Aujourd’hui, Zemmour a plus de points communs avec l’AfD que Marine Le Pen, ce qui pose la question de savoir si les Conservateurs et Réformistes européens et Identité & Démocratie ne deviendront pas eux aussi des vases communicants après les élections. Des changements mutuels entre ces factions restent donc possibles. Une collaboration à part entière, qui pourrait leur donner ensemble un quart des sièges au Parlement européen, est plutôt improbable en raison des divergences mutuelles.

Marine Le Pen.  ImageAFP

Marine Le Pen.ImageAFP

La relégation menace

Néanmoins, les partis du centre ont des raisons de considérer avec une inquiétude croissante les manœuvres de l’extrême droite.
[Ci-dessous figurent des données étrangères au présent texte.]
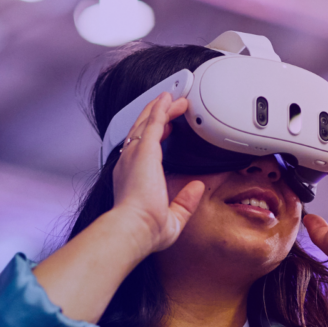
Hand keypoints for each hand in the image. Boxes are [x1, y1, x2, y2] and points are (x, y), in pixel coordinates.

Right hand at [110, 92, 205, 255]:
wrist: (134, 228)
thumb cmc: (146, 230)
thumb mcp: (173, 218)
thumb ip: (184, 202)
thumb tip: (197, 187)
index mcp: (132, 178)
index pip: (143, 149)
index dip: (155, 136)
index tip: (167, 129)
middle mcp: (129, 163)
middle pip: (142, 130)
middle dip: (156, 115)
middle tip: (169, 104)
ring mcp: (135, 154)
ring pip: (147, 121)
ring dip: (160, 108)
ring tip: (173, 96)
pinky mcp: (144, 149)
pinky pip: (154, 121)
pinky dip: (161, 108)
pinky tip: (169, 98)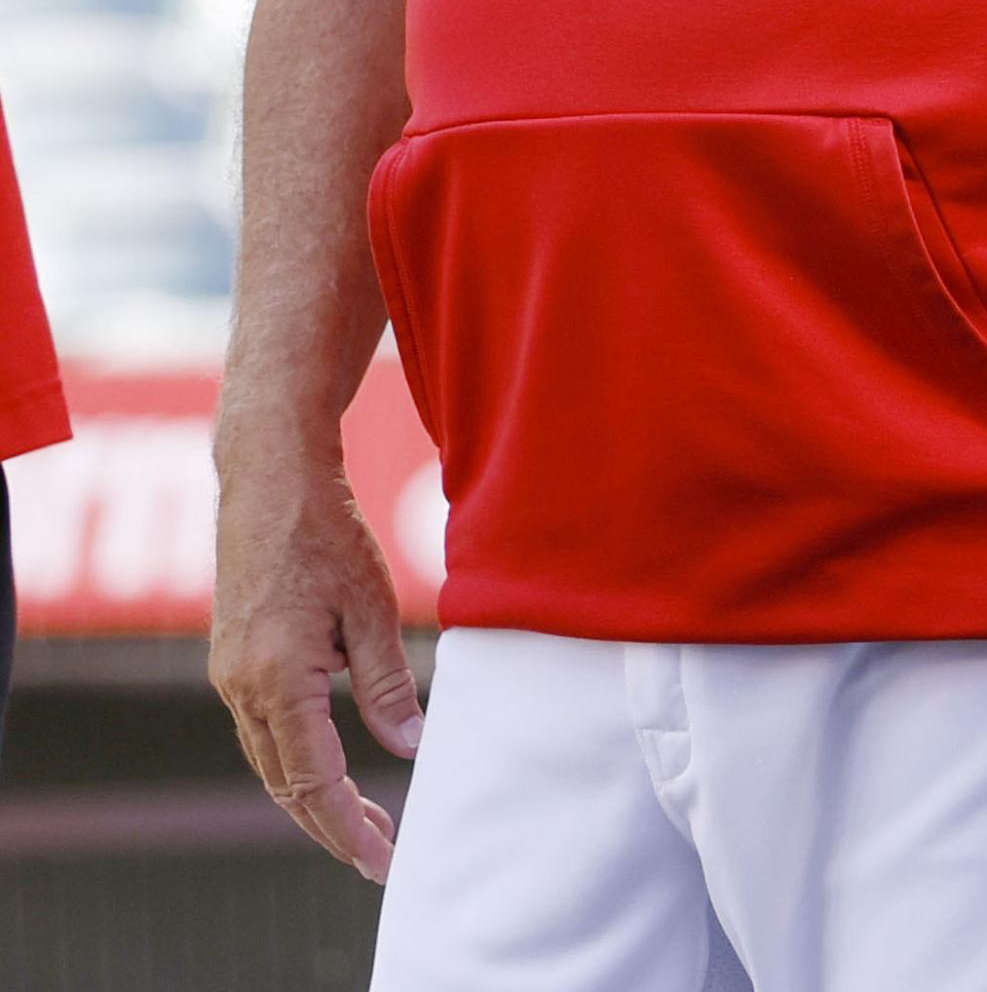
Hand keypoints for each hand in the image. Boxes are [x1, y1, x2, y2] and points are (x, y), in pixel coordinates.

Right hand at [209, 454, 422, 882]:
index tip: (384, 860)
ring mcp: (229, 675)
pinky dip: (296, 760)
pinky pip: (263, 731)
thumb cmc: (327, 531)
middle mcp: (241, 688)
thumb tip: (406, 746)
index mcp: (277, 680)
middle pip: (285, 785)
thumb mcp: (373, 605)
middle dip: (333, 826)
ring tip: (365, 820)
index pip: (314, 782)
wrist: (269, 478)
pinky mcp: (232, 660)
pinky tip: (332, 764)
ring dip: (314, 797)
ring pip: (270, 762)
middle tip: (382, 854)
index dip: (349, 827)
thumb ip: (386, 682)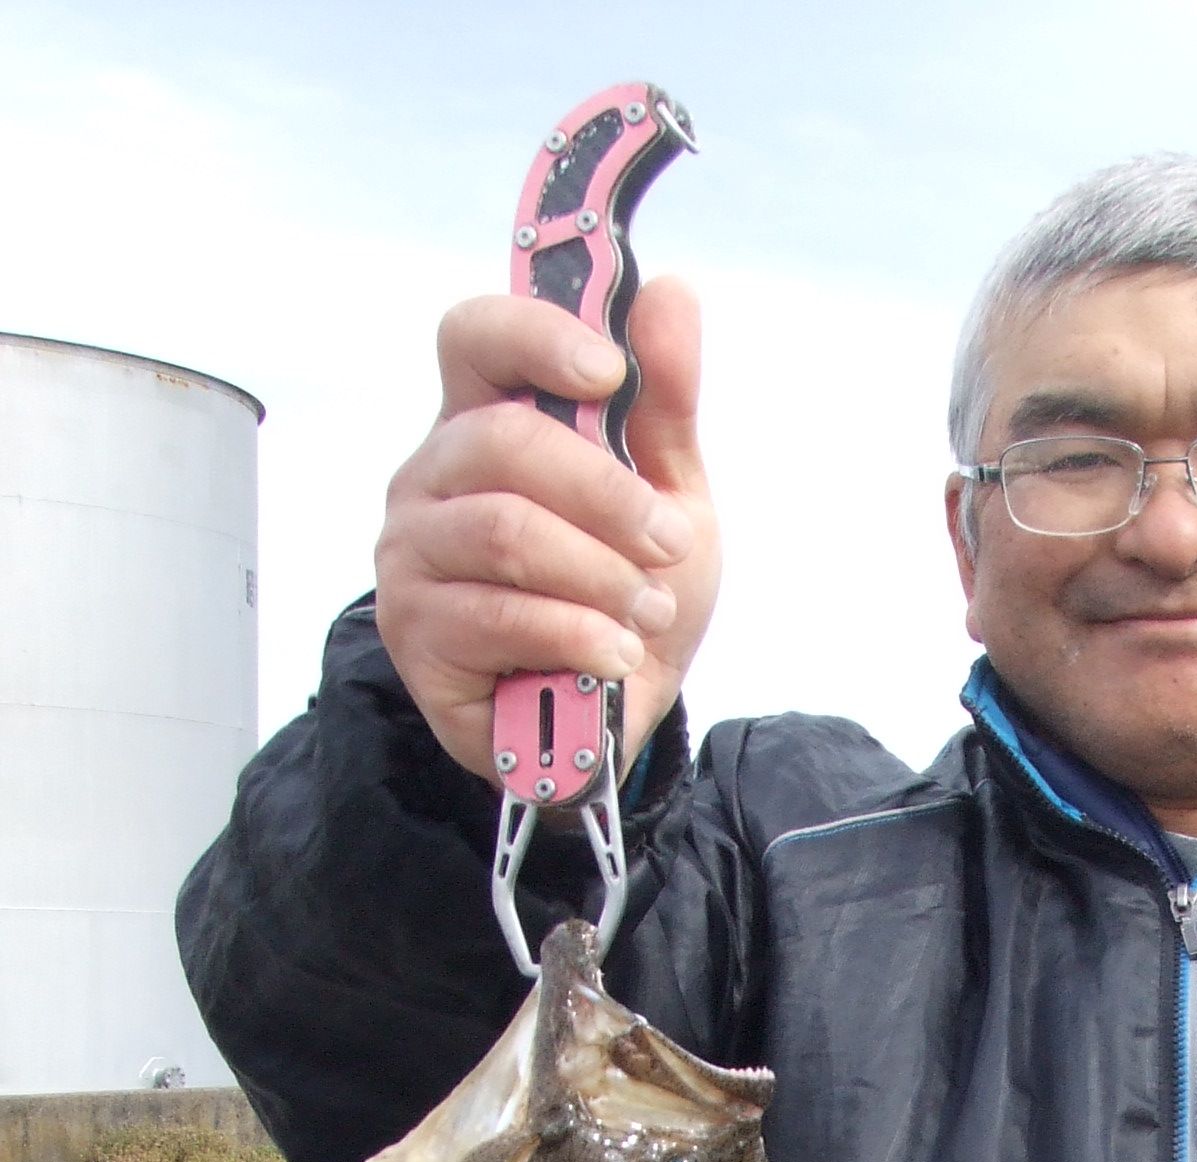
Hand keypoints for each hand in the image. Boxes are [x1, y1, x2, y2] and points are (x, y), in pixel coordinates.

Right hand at [374, 275, 719, 780]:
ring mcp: (411, 555)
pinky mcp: (414, 634)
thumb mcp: (669, 498)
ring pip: (505, 533)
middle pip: (503, 442)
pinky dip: (577, 634)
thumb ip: (663, 405)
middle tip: (667, 544)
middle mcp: (431, 478)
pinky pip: (499, 616)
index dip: (536, 337)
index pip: (475, 338)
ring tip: (646, 611)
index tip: (607, 373)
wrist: (612, 718)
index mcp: (483, 422)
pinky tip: (613, 655)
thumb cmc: (626, 595)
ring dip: (600, 575)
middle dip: (606, 495)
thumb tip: (670, 293)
Selon les derniers sondages, le Parti populaire européen et les Socialistes & Démocrates semblent assurés de conserver leurs première et deuxième positions au Parlement, mais leur actuel « partenaire de grande coalition », le groupe libéral Renew Europe, perdrait des sièges en raison du passage prévu à la droite .

Pour Renew Europe, qui comprend actuellement des députés européens d’Open Vld comme l’ancien Premier ministre Guy Verhofstadt et Hilde Vautmans, mais aussi Renaissance du président français Macron et du MR francophone, il existe une menace de relégation à la quatrième, voire à la cinquième place – après identification ou ECR.
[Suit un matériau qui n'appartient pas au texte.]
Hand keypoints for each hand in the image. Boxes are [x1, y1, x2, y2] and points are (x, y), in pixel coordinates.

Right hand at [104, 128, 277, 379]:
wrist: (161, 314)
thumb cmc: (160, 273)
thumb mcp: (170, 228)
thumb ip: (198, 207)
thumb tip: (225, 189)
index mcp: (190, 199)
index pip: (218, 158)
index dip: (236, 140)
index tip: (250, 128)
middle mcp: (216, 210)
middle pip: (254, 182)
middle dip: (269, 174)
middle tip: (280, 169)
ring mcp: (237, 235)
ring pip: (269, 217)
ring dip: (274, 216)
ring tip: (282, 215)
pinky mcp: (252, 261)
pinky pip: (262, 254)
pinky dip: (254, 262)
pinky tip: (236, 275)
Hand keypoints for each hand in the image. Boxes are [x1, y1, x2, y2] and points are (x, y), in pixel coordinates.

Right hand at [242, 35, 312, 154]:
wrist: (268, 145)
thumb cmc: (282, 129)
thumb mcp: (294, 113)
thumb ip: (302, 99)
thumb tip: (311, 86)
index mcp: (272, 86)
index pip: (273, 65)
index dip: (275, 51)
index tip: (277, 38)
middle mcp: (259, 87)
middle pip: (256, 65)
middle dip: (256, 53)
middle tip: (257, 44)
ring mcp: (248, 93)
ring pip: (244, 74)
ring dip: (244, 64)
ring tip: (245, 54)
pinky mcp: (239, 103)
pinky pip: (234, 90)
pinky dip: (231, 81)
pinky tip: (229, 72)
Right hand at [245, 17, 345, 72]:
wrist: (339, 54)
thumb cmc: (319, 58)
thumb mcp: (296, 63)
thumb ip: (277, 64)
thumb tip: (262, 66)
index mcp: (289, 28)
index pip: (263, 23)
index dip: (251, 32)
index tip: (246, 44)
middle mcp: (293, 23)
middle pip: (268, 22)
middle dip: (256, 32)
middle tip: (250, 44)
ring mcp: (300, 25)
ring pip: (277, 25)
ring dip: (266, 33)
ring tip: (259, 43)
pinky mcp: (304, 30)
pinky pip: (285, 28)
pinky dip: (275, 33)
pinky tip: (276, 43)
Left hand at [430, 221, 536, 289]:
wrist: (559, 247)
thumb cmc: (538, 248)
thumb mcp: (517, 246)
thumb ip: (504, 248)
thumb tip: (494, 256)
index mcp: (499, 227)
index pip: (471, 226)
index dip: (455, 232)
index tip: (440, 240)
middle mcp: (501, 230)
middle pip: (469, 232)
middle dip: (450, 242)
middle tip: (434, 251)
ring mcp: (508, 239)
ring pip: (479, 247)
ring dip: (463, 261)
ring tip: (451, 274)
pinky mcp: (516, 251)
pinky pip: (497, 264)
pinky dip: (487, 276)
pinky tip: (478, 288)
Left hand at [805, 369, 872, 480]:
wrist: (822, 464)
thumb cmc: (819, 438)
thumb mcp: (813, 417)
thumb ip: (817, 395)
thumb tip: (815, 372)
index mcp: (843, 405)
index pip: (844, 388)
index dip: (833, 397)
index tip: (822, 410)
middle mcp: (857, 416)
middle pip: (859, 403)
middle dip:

Parce que Renew recherche également des renforts, la N-VA pourrait également leur faire une proposition. Mais pour l’heure, cette alliance est moins évidente que l’adhésion au PPE. En tant que partenaires actuels de la coalition flamande, la N-VA et Open Vld peuvent certainement se rencontrer sur le plan économique, mais le parcours des libéraux européens de Renew contient des accents nettement plus progressistes, par exemple dans des domaines tels que le climat et la migration.

Ce sont précisément ces deux thèmes politiques qui domineront les élections européennes, selon une étude des politologues Ivan Krastev et Mark Leonard pour le Conseil européen des relations étrangères. « La politique européenne n’est plus seulement divisée entre gauche et droite et entre positions pro et anti-intégration européenne, mais aussi entre diverses ‘tribus de crise’ dont les membres ont été traumatisés par des événements importants », écrivent-ils. « Il suffit de penser aux crises passées dans les domaines de l’économie, de la sécurité, de la santé, du climat et de la migration, qui ont créé des identités politiques qui traversent et traversent les pays. »
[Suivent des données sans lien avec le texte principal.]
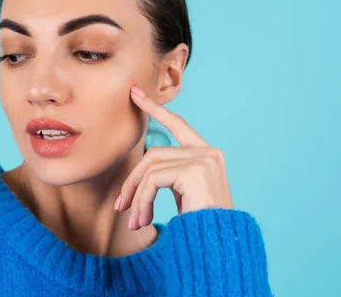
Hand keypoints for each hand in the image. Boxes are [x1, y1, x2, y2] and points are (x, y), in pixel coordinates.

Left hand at [114, 86, 233, 229]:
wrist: (219, 246)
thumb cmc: (202, 225)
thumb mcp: (184, 194)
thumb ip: (168, 176)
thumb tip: (136, 178)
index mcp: (208, 154)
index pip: (178, 125)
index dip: (156, 110)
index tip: (135, 94)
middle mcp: (209, 152)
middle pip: (155, 154)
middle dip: (133, 180)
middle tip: (121, 207)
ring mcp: (204, 159)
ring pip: (151, 167)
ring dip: (136, 196)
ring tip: (135, 222)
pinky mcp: (195, 171)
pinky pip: (154, 179)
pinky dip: (142, 200)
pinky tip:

Lors des prochaines élections au Parlement européen, ils affirment que la crise climatique et migratoire en particulier influencera le vote des citoyens et créera par la suite des divisions entre les nouveaux groupes du prochain Parlement.

La « tribu du climat », comme les appellent Krastev et Leonard, est la tribu la plus pro-européenne. « La nature de cette crise nécessite une large coopération internationale, de sorte que cette tribu pourrait considérer l’UE comme mieux à même d’agir en faveur du climat que les États-nations. »

Tribu de migration

Contrairement à la tribu du climat, les membres de la « tribu des migrants » sont plus susceptibles d’être sceptiques à l’égard de l’UE. Ils constituent le seul groupe au sein duquel une majorité s’attend à un effondrement du bloc dans les vingt prochaines années. Les députés votent le plus souvent pour des partis de droite ou d’extrême droite. Ils sont les moins favorables aux énergies renouvelables (même si une majorité y est toujours favorable), et ils sont les plus grands fans de l’énergie nucléaire et des combustibles fossiles. Beaucoup d’entre eux déclarent qu’ils préféreraient avoir un dirigeant qui défend l’indépendance de leur pays plutôt qu’un dirigeant qui coopère au niveau international.

L’étude de Krastev et Leonard a interrogé les électeurs de plusieurs États membres, mais malheureusement pas en Belgique. Il serait fascinant que nos politologues et nos agences de recherche appliquent ici leur approche. Peut-être que cela pourrait même aider les partis belges qui cherchent encore une place au Parlement européen dans leur choix de délocalisation.